Купер понял, что Шаляпин, не желая признать свою ошибку, делает из него козла отпущения, и про себя решил не уступать.

— Хорошо, на спектакле возьму на восемь,— ответил он,— сейчас пропустим ансамбль.— И повел репетицию дальше.

Во время премьеры, которая, скажем попутно, была дана в пользу инвалидов первой мировой войны и собрала чудовищный сбор даже по масштабам бешеных денег 1916—1917 годов, Шаляпин в первом же антракте подходит к Куперу и спрашивает:

— Так что же будет с ансамблем?

— Как это — что будет? Ты хочешь на восемь, так будет на восемь, — лукаво отвечает Купер. Шаляпин смущенно улыбается и говорит:

— Знаешь, Эмиль, я передумал. Веди на четыре, как хотел, а я уж пойду за тобой.

И, закончив рассказ, Купер прибавил:

— Но если бы я заартачился, произошел бы скандал.
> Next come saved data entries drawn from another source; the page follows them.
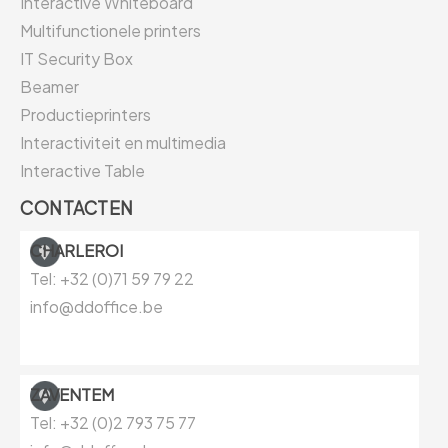
Interactive Whiteboard
Multifunctionele printers
IT Security Box
Beamer
Productieprinters
Interactiviteit en multimedia
Interactive Table
CONTACTEN
CHARLEROI
Tel: +32 (0)71 59 79 22
info@ddoffice.be
ZAVENTEM
Tel: +32 (0)
2 793 75 77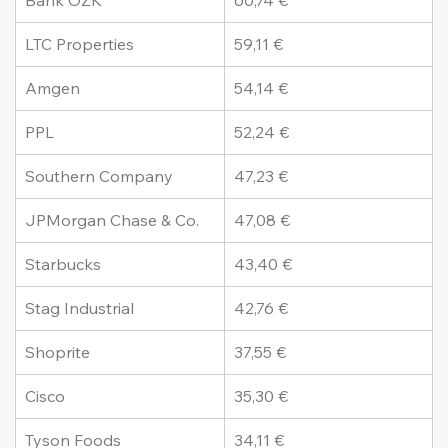
Bank OZK
60,74 €
LTC Properties
59,11 €
Amgen
54,14 €
PPL
52,24 €
Southern Company
47,23 €
JPMorgan Chase & Co.
47,08 €
Starbucks
43,40 €
Stag Industrial
42,76 €
Shoprite
37,55 €
Cisco
35,30 €
Tyson Foods
34,11 €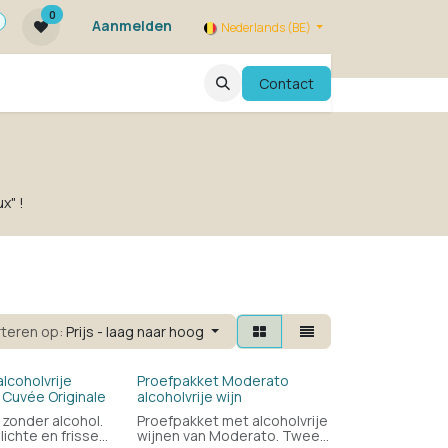
0
Aanmelden
Nederlands (BE)
ie zijn we ?
FAQ
Evenementen
Contact
x" !
rteren op:
Prijs - laag naar hoog
lcoholvrije
Proefpakket Moderato
 Cuvée Originale
alcoholvrije wijn
 zonder alcohol.
Proefpakket met alcoholvrije
lichte en frisse
wijnen van Moderato. Twee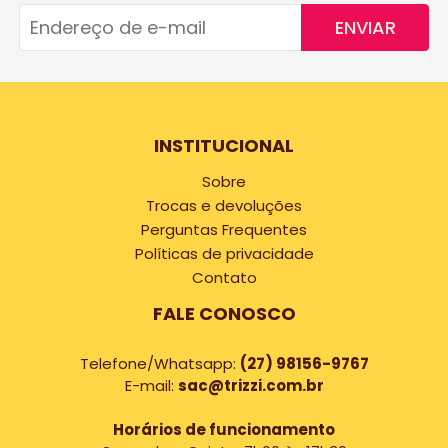
ENVIAR
INSTITUCIONAL
Sobre
Trocas e devoluções
Perguntas Frequentes
Políticas de privacidade
Contato
FALE CONOSCO
Telefone/Whatsapp:
(27) 98156-9767
E-mail:
sac@trizzi.com.br
Horários de funcionamento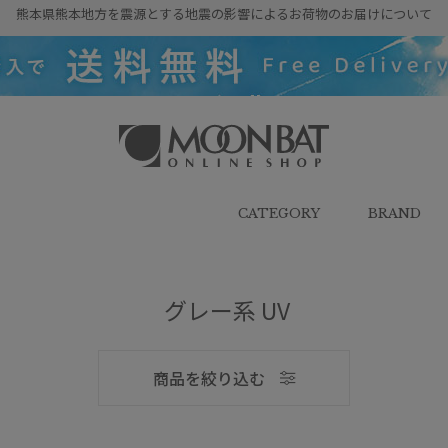
熊本県熊本地方を震源とする地震の影響によるお荷物のお届けについて
雨傘・日傘・マフラー・ストール・
帽子の通販｜MOONBAT ONLINE
SHOP（ムーンバットオンラインシ
CATEGORY
BRAND
ョップ）
グレー系 UV
メンズ
商品を絞り込む
ブランド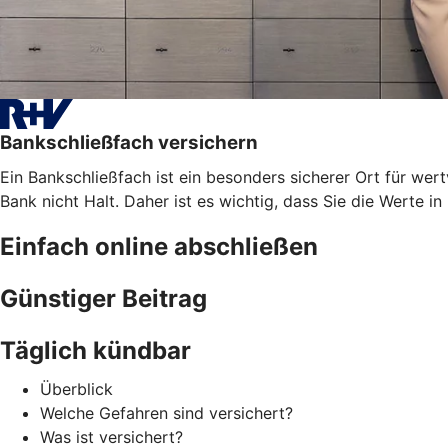
Bankschließfach versichern
Ein Bankschließfach ist ein besonders sicherer Ort für 
Bank nicht Halt. Daher ist es wichtig, dass Sie die Werte i
Einfach online abschließen
Günstiger Beitrag
Täglich kündbar
Überblick
Welche Gefahren sind versichert?
Was ist versichert?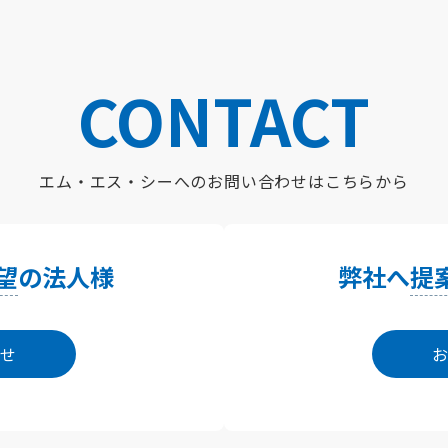
CONTACT
エム・エス・シーへの
お問い合わせはこちらから
望
の法人様
弊社へ
提
せ
お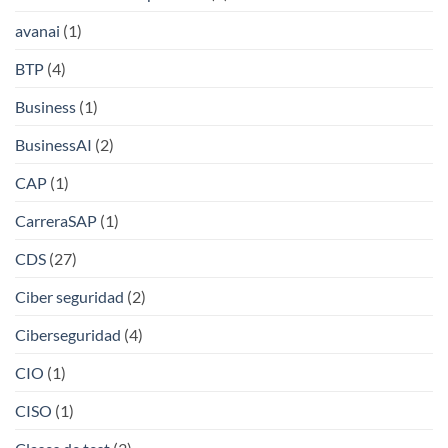
avanai
(1)
BTP
(4)
Business
(1)
BusinessAI
(2)
CAP
(1)
CarreraSAP
(1)
CDS
(27)
Ciber seguridad
(2)
Ciberseguridad
(4)
CIO
(1)
CISO
(1)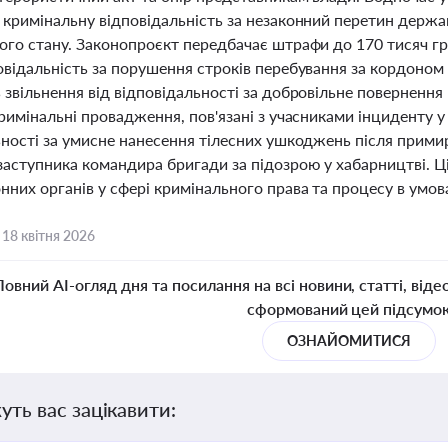
 кримінальну відповідальність за незаконний перетин держа
го стану. Законопроєкт передбачає штрафи до 170 тисяч гри
овідальність за порушення строків перебування за кордоном
звільнення від відповідальності за добровільне повернення 
римінальні провадження, пов'язані з учасниками інциденту у 
ьності за умисне нанесення тілесних ушкоджень після прими
заступника командира бригади за підозрою у хабарництві. Ц
них органів у сфері кримінального права та процесу в умов
,
18 квітня 2026
Повний AI-огляд дня та посилання на всі новини, статті, віде
сформований цей підсумо
ОЗНАЙОМИТИСЯ
уть вас зацікавити: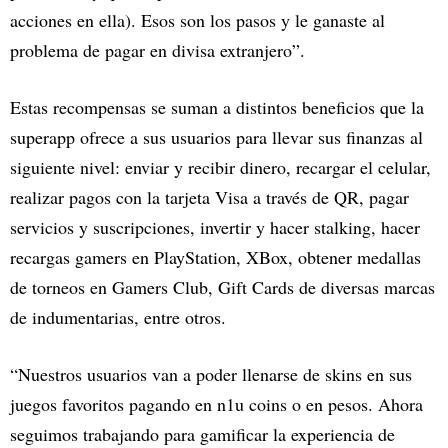
acciones en ella). Esos son los pasos y le ganaste al
problema de pagar en divisa extranjero”.
Estas recompensas se suman a distintos beneficios que la
superapp ofrece a sus usuarios para llevar sus finanzas al
siguiente nivel: enviar y recibir dinero, recargar el celular,
realizar pagos con la tarjeta Visa a través de QR, pagar
servicios y suscripciones, invertir y hacer stalking, hacer
recargas gamers en PlayStation, XBox, obtener medallas
de torneos en Gamers Club, Gift Cards de diversas marcas
de indumentarias, entre otros.
“Nuestros usuarios van a poder llenarse de skins en sus
juegos favoritos pagando en n1u coins o en pesos. Ahora
seguimos trabajando para gamificar la experiencia de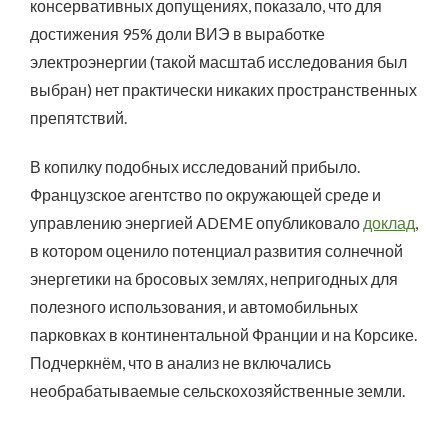
консервативных допущениях, показало, что для
достижения 95% доли ВИЭ в выработке
электроэнергии (такой масштаб исследования был
выбран) нет практически никаких пространственных
препятствий.
В копилку подобных исследований прибыло.
Французское агентство по окружающей среде и
управлению энергией ADEME опубликовало
доклад
,
в котором оценило потенциал развития солнечной
энергетики на бросовых землях, непригодных для
полезного использования, и автомобильных
парковках в континентальной Франции и на Корсике.
Подчеркнём, что в анализ не включались
необрабатываемые сельскохозяйственные земли.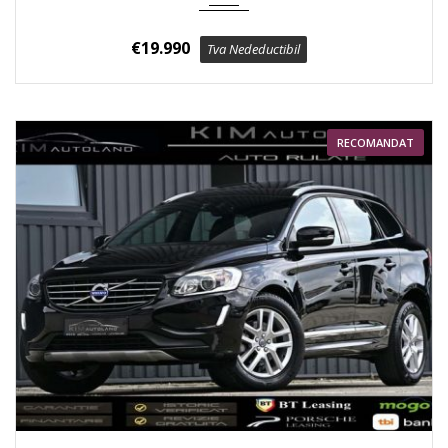
€
19.990
Tva Nedeductibil
RECOMANDAT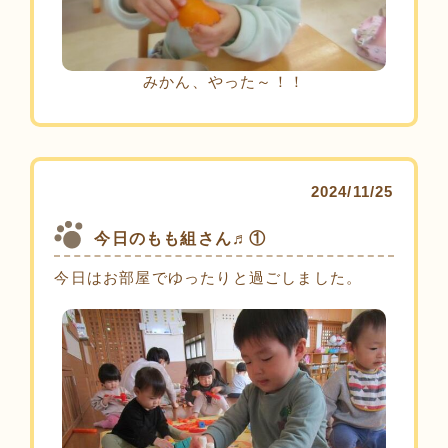
みかん、やった～！！
2024/11/25
今日のもも組さん♬①
今日はお部屋でゆったりと過ごしました。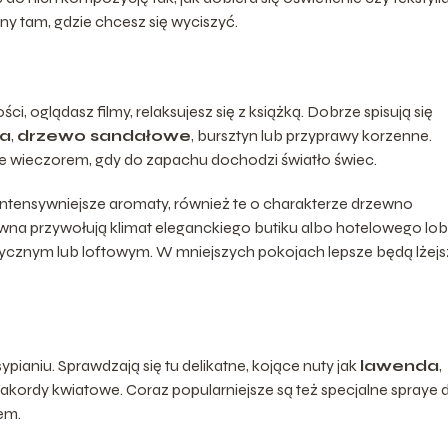
nny tam, gdzie chcesz się wyciszyć.
ci, oglądasz filmy, relaksujesz się z książką. Dobrze spisują się
ia
,
drzewo sandałowe
, bursztyn lub przyprawy korzenne.
ie wieczorem, gdy do zapachu dochodzi światło świec.
ntensywniejsze aromaty, również te o charakterze drzewno
na przywołują klimat eleganckiego butiku albo hotelowego lob
sycznym lub loftowym. W mniejszych pokojach lepsze będą lżej
ianiu. Sprawdzają się tu delikatne, kojące nuty jak
lawenda
,
e akordy kwiatowe. Coraz popularniejsze są też specjalne spraye 
nem.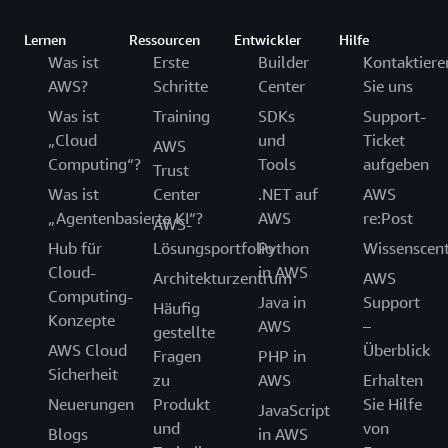
Lernen
Ressourcen
Entwickler
Hilfe
Was ist
Erste
Builder
Kontaktiere
AWS?
Schritte
Center
Sie uns
Was ist
Training
SDKs
Support-
„Cloud
und
Ticket
AWS
Computing“?
Tools
aufgeben
Trust
Was ist
Center
.NET auf
AWS
„Agentenbasierte KI“?
AWS
re:Post
AWS-
Hub für
Lösungsportfolio
Python
Wissenscen
Cloud-
in AWS
Architekturzentrum
AWS
Computing-
Java in
Support
Häufig
Konzepte
AWS
–
gestellte
AWS Cloud
Überblick
Fragen
PHP in
Sicherheit
zu
AWS
Erhalten
Neuerungen
Produkt
Sie Hilfe
JavaScript
und
von
Blogs
in AWS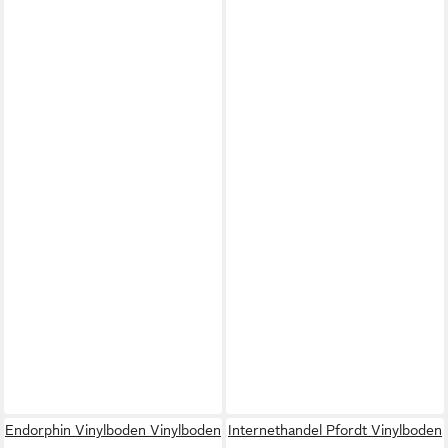
Endorphin Vinylboden Vinylboden
Internethandel Pfordt Vinylboden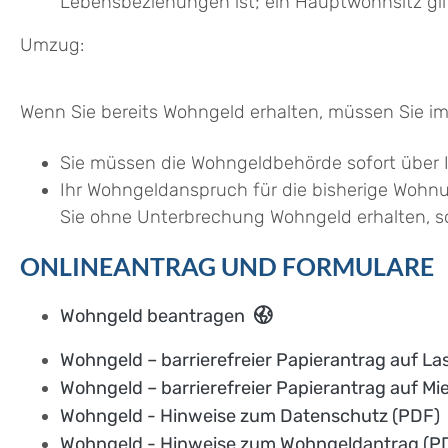
Lebensbeziehungen ist; ein Hauptwohnsitz gilt 
Umzug:
Wenn Sie bereits Wohngeld erhalten, müssen Sie i
Sie müssen die Wohngeldbehörde sofort über 
Ihr Wohngeldanspruch für die bisherige Wohnung
Sie ohne Unterbrechung Wohngeld erhalten, sof
ONLINEANTRAG UND FORMULARE
Wohngeld beantragen
Wohngeld – barrierefreier Papierantrag auf L
Wohngeld – barrierefreier Papierantrag auf M
Wohngeld - Hinweise zum Datenschutz (PDF)
Wohngeld - Hinweise zum Wohngeldantrag (P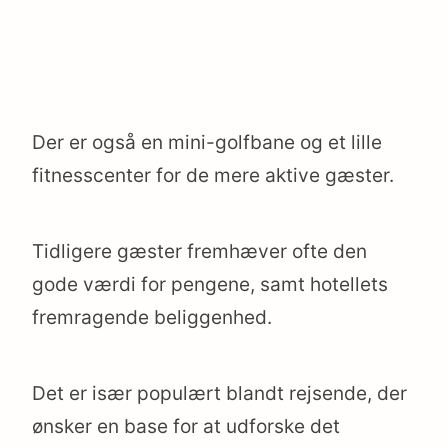
Der er også en mini-golfbane og et lille
fitnesscenter for de mere aktive gæster.
Tidligere gæster fremhæver ofte den
gode værdi for pengene, samt hotellets
fremragende beliggenhed.
Det er især populært blandt rejsende, der
ønsker en base for at udforske det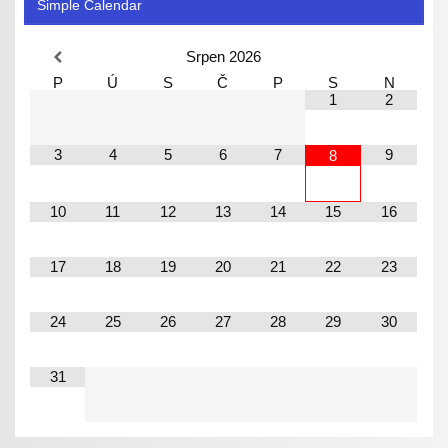
Simple Calendar
Srpen
2026
P
Ú
S
Č
P
S
N
1
2
3
4
5
6
7
9
8
10
11
12
13
14
15
16
17
18
19
20
21
22
23
24
25
26
27
28
29
30
31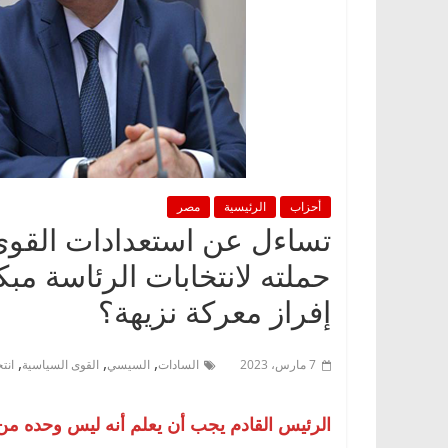
أحزاب
الرئيسية
مصر
تساءل عن استعدادات القوى 
حملته لانتخابات الرئاسة مبك
إفراز معركة نزيهة؟
,
,
,
7 مارس، 2023
السادات
السيسي
القوى السياسية
انت
الرئيس القادم يجب أن يعلم أنه ليس وحده من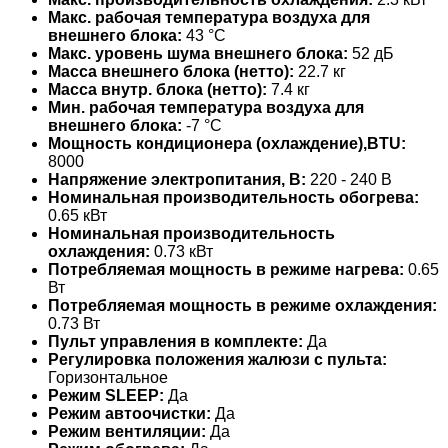
Макс. рабочая температура воздуха для
внешнего блока:
43 °С
Макс. уровень шума внешнего блока:
52 дБ
Масса внешнего блока (нетто):
22.7 кг
Масса внутр. блока (нетто):
7.4 кг
Мин. рабочая температура воздуха для
внешнего блока:
-7 °С
Мощность кондиционера (охлаждение),BTU:
8000
Напряжение электропитания, В:
220 - 240 В
Номинальная производительность обогрева:
0.65 кВт
Номинальная производительность
охлаждения:
0.73 кВт
Потребляемая мощность в режиме нагрева:
0.65
Вт
Потребляемая мощность в режиме охлаждения:
0.73 Вт
Пульт управления в комплекте:
Да
Регулировка положения жалюзи с пульта:
Горизонтальное
Режим SLEEP:
Да
Режим автоочистки:
Да
Режим вентиляции:
Да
Особенно свободно Шаляпин чувствовал себя с аккомпаниаторами. Он охотно менял их, хотя, казалось бы, кому же было создать постоянный ансамбль, как не ему? Стоит отметить, что, консультируясь при изучении новых для него произведений с М. А. Бихтером, он чрезвычайно редко приглашал его аккомпанировать: раздавить индивидуальность такого выдающегося мастера он или не хотел, или не мог, подчиняться же пусть и совместно выработанному плану, очевидно, иногда бывало выше его сил. Если ему на эстраде приходил в голову какой-нибудь нюанс, ему всегда не терпелось показать его сразу, не откладывая до подготовки со своим аккомпаниатором или дирижером. Но и не только из-за нюанса происходили «недоразумения» с аккомпаниаторами. Если Шаляпин бывал нездоров или просто «не в форме», вина за это падала на них.